What you will do → Every record below should be copied exactly, with the pictures left out.

Material provided →

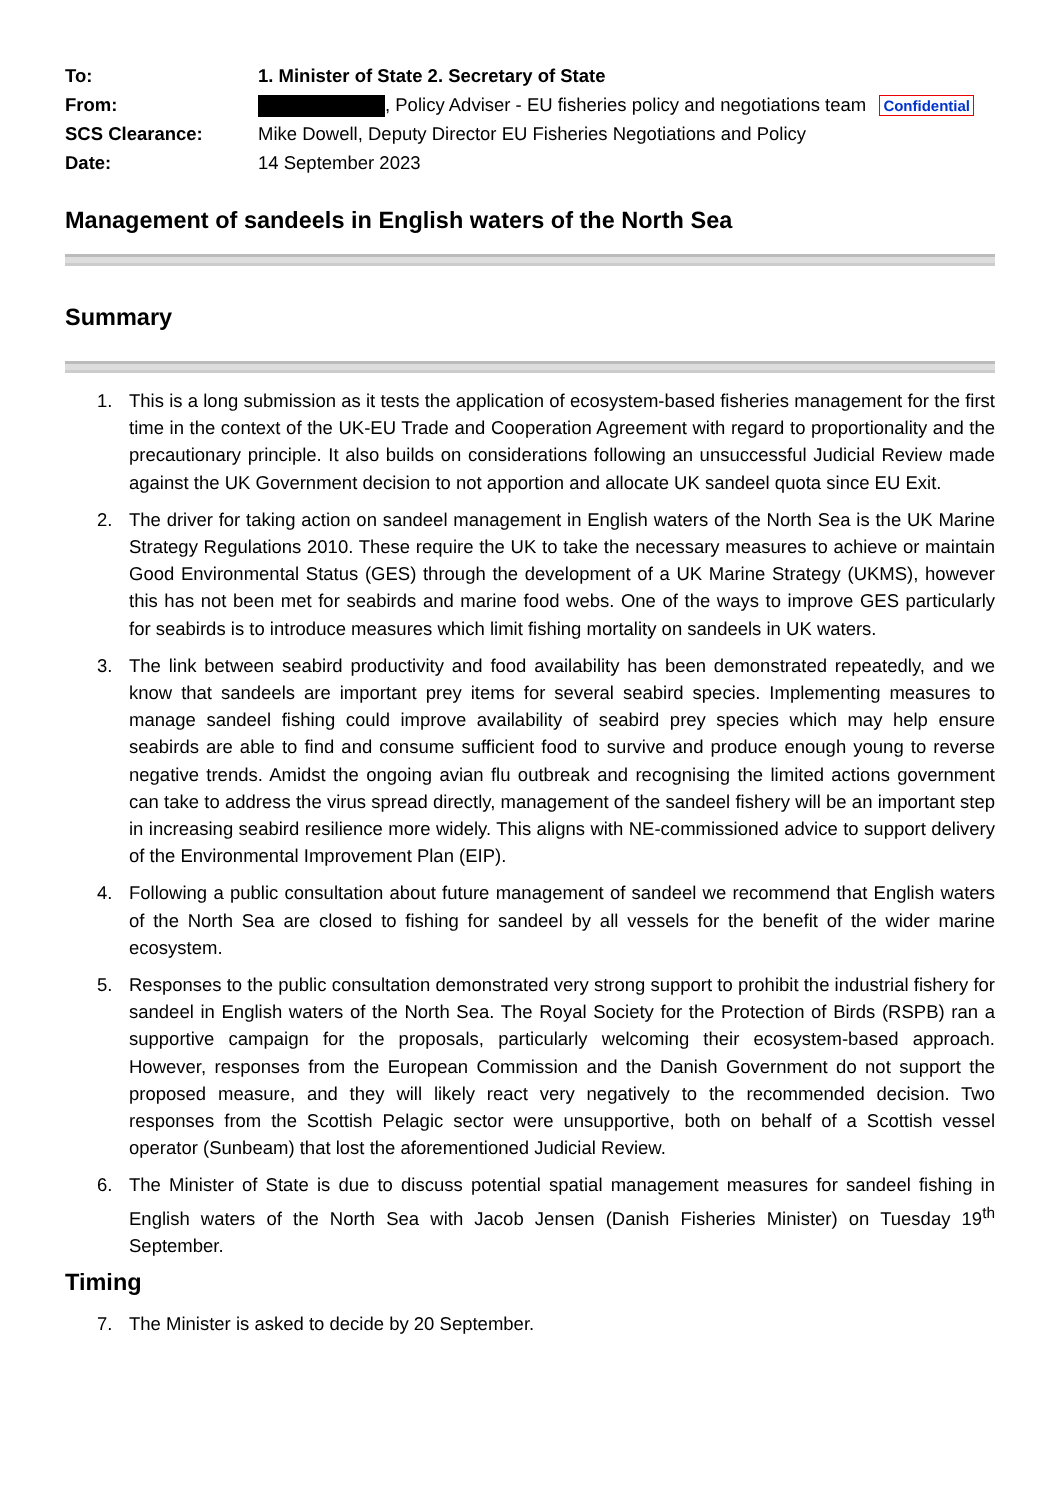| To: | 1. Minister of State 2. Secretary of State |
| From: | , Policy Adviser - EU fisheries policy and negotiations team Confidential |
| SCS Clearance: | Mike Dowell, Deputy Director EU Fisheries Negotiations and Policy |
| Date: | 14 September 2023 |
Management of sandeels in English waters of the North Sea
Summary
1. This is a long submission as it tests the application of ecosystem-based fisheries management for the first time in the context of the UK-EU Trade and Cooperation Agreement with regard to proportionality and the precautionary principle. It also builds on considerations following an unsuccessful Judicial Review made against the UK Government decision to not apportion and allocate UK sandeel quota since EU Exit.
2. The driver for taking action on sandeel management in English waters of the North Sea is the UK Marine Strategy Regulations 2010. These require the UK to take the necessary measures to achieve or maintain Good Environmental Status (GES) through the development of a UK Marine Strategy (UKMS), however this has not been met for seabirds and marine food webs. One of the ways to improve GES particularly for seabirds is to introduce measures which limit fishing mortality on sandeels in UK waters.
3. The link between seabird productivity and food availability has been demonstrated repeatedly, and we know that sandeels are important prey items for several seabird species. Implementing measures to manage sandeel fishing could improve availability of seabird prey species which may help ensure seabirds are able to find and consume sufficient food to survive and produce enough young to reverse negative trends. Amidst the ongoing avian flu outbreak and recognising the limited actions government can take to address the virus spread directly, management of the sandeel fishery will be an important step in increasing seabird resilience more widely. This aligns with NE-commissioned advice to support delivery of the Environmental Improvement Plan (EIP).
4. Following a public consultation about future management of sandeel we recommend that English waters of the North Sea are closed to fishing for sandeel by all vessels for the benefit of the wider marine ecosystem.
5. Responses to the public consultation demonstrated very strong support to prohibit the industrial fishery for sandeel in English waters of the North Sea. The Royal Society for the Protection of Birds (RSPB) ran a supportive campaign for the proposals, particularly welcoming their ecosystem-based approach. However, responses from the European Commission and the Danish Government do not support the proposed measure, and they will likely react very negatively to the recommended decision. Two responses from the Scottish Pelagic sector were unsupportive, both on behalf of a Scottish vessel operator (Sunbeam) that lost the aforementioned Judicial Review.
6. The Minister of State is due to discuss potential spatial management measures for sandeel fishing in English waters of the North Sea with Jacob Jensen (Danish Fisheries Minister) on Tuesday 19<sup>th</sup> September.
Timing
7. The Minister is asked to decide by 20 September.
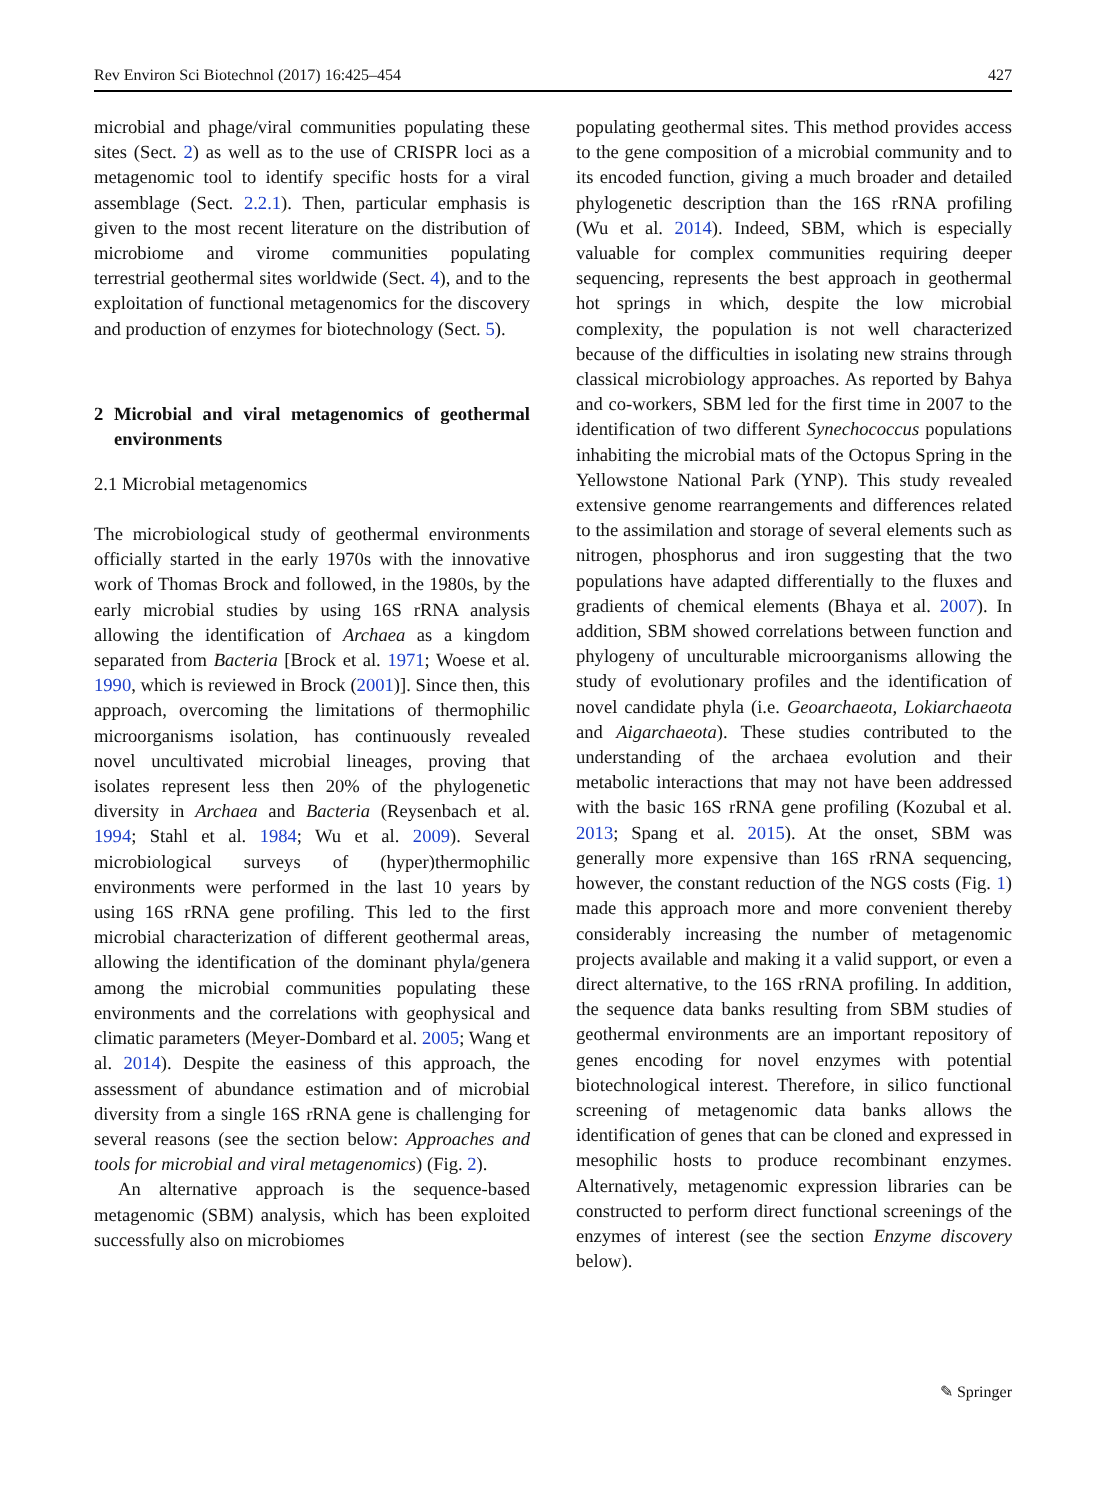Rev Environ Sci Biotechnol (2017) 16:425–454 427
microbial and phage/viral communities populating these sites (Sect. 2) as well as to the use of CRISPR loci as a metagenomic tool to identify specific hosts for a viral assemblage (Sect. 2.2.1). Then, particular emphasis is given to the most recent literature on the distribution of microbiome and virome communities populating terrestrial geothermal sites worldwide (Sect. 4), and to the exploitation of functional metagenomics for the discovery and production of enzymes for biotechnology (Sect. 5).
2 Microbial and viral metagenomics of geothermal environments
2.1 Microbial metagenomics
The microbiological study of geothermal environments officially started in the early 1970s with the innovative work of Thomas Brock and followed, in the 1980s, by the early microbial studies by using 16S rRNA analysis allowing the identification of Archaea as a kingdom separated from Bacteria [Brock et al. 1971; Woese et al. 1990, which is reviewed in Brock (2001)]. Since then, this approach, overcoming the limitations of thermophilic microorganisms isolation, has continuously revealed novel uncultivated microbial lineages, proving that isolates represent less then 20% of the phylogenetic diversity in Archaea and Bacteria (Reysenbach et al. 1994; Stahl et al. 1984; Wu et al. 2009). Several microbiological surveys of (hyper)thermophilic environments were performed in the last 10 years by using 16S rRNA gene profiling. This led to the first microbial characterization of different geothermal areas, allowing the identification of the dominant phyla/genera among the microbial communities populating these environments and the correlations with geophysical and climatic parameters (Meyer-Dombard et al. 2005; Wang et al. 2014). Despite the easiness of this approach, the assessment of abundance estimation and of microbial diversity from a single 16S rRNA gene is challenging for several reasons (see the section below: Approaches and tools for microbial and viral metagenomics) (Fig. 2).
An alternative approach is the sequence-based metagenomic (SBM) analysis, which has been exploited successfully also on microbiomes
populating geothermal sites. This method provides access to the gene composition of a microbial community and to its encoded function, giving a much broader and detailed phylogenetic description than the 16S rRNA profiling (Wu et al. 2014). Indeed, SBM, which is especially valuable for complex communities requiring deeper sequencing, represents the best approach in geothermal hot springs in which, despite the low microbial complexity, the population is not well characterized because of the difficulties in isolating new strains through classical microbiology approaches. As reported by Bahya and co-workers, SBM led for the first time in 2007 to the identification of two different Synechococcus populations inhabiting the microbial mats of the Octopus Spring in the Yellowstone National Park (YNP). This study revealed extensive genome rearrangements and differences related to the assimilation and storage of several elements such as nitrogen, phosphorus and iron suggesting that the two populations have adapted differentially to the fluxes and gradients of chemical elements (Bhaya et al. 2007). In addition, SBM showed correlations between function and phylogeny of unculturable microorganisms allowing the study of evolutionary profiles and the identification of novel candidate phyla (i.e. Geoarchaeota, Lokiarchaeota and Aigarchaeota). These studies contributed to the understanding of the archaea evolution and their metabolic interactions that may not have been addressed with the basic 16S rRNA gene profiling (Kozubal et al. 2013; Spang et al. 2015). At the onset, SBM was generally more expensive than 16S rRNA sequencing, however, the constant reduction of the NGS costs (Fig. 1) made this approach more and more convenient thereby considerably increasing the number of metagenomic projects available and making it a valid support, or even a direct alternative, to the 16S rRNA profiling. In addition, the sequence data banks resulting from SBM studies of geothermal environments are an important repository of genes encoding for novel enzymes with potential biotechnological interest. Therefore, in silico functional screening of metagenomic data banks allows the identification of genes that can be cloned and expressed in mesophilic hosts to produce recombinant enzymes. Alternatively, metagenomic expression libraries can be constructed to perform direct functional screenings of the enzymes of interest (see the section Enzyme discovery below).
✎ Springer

Answer space →
| To: | 1. Minister of State 2. Secretary of State |
| From: | , Policy Adviser - EU fisheries policy and negotiations team Confidential |
| SCS Clearance: | Mike Dowell, Deputy Director EU Fisheries Negotiations and Policy |
| Date: | 14 September 2023 |
Management of sandeels in English waters of the North Sea
Summary
1. This is a long submission as it tests the application of ecosystem-based fisheries management for the first time in the context of the UK-EU Trade and Cooperation Agreement with regard to proportionality and the precautionary principle. It also builds on considerations following an unsuccessful Judicial Review made against the UK Government decision to not apportion and allocate UK sandeel quota since EU Exit.
2. The driver for taking action on sandeel management in English waters of the North Sea is the UK Marine Strategy Regulations 2010. These require the UK to take the necessary measures to achieve or maintain Good Environmental Status (GES) through the development of a UK Marine Strategy (UKMS), however this has not been met for seabirds and marine food webs. One of the ways to improve GES particularly for seabirds is to introduce measures which limit fishing mortality on sandeels in UK waters.
3. The link between seabird productivity and food availability has been demonstrated repeatedly, and we know that sandeels are important prey items for several seabird species. Implementing measures to manage sandeel fishing could improve availability of seabird prey species which may help ensure seabirds are able to find and consume sufficient food to survive and produce enough young to reverse negative trends. Amidst the ongoing avian flu outbreak and recognising the limited actions government can take to address the virus spread directly, management of the sandeel fishery will be an important step in increasing seabird resilience more widely. This aligns with NE-commissioned advice to support delivery of the Environmental Improvement Plan (EIP).
4. Following a public consultation about future management of sandeel we recommend that English waters of the North Sea are closed to fishing for sandeel by all vessels for the benefit of the wider marine ecosystem.
5. Responses to the public consultation demonstrated very strong support to prohibit the industrial fishery for sandeel in English waters of the North Sea. The Royal Society for the Protection of Birds (RSPB) ran a supportive campaign for the proposals, particularly welcoming their ecosystem-based approach. However, responses from the European Commission and the Danish Government do not support the proposed measure, and they will likely react very negatively to the recommended decision. Two responses from the Scottish Pelagic sector were unsupportive, both on behalf of a Scottish vessel operator (Sunbeam) that lost the aforementioned Judicial Review.
6. The Minister of State is due to discuss potential spatial management measures for sandeel fishing in English waters of the North Sea with Jacob Jensen (Danish Fisheries Minister) on Tuesday 19<sup>th</sup> September.
Timing
7. The Minister is asked to decide by 20 September.
Rev Environ Sci Biotechnol (2017) 16:425–454 427
microbial and phage/viral communities populating these sites (Sect. 2) as well as to the use of CRISPR loci as a metagenomic tool to identify specific hosts for a viral assemblage (Sect. 2.2.1). Then, particular emphasis is given to the most recent literature on the distribution of microbiome and virome communities populating terrestrial geothermal sites worldwide (Sect. 4), and to the exploitation of functional metagenomics for the discovery and production of enzymes for biotechnology (Sect. 5).
2 Microbial and viral metagenomics of geothermal environments
2.1 Microbial metagenomics
The microbiological study of geothermal environments officially started in the early 1970s with the innovative work of Thomas Brock and followed, in the 1980s, by the early microbial studies by using 16S rRNA analysis allowing the identification of Archaea as a kingdom separated from Bacteria [Brock et al. 1971; Woese et al. 1990, which is reviewed in Brock (2001)]. Since then, this approach, overcoming the limitations of thermophilic microorganisms isolation, has continuously revealed novel uncultivated microbial lineages, proving that isolates represent less then 20% of the phylogenetic diversity in Archaea and Bacteria (Reysenbach et al. 1994; Stahl et al. 1984; Wu et al. 2009). Several microbiological surveys of (hyper)thermophilic environments were performed in the last 10 years by using 16S rRNA gene profiling. This led to the first microbial characterization of different geothermal areas, allowing the identification of the dominant phyla/genera among the microbial communities populating these environments and the correlations with geophysical and climatic parameters (Meyer-Dombard et al. 2005; Wang et al. 2014). Despite the easiness of this approach, the assessment of abundance estimation and of microbial diversity from a single 16S rRNA gene is challenging for several reasons (see the section below: Approaches and tools for microbial and viral metagenomics) (Fig. 2).
An alternative approach is the sequence-based metagenomic (SBM) analysis, which has been exploited successfully also on microbiomes
populating geothermal sites. This method provides access to the gene composition of a microbial community and to its encoded function, giving a much broader and detailed phylogenetic description than the 16S rRNA profiling (Wu et al. 2014). Indeed, SBM, which is especially valuable for complex communities requiring deeper sequencing, represents the best approach in geothermal hot springs in which, despite the low microbial complexity, the population is not well characterized because of the difficulties in isolating new strains through classical microbiology approaches. As reported by Bahya and co-workers, SBM led for the first time in 2007 to the identification of two different Synechococcus populations inhabiting the microbial mats of the Octopus Spring in the Yellowstone National Park (YNP). This study revealed extensive genome rearrangements and differences related to the assimilation and storage of several elements such as nitrogen, phosphorus and iron suggesting that the two populations have adapted differentially to the fluxes and gradients of chemical elements (Bhaya et al. 2007). In addition, SBM showed correlations between function and phylogeny of unculturable microorganisms allowing the study of evolutionary profiles and the identification of novel candidate phyla (i.e. Geoarchaeota, Lokiarchaeota and Aigarchaeota). These studies contributed to the understanding of the archaea evolution and their metabolic interactions that may not have been addressed with the basic 16S rRNA gene profiling (Kozubal et al. 2013; Spang et al. 2015). At the onset, SBM was generally more expensive than 16S rRNA sequencing, however, the constant reduction of the NGS costs (Fig. 1) made this approach more and more convenient thereby considerably increasing the number of metagenomic projects available and making it a valid support, or even a direct alternative, to the 16S rRNA profiling. In addition, the sequence data banks resulting from SBM studies of geothermal environments are an important repository of genes encoding for novel enzymes with potential biotechnological interest. Therefore, in silico functional screening of metagenomic data banks allows the identification of genes that can be cloned and expressed in mesophilic hosts to produce recombinant enzymes. Alternatively, metagenomic expression libraries can be constructed to perform direct functional screenings of the enzymes of interest (see the section Enzyme discovery below).
✎ Springer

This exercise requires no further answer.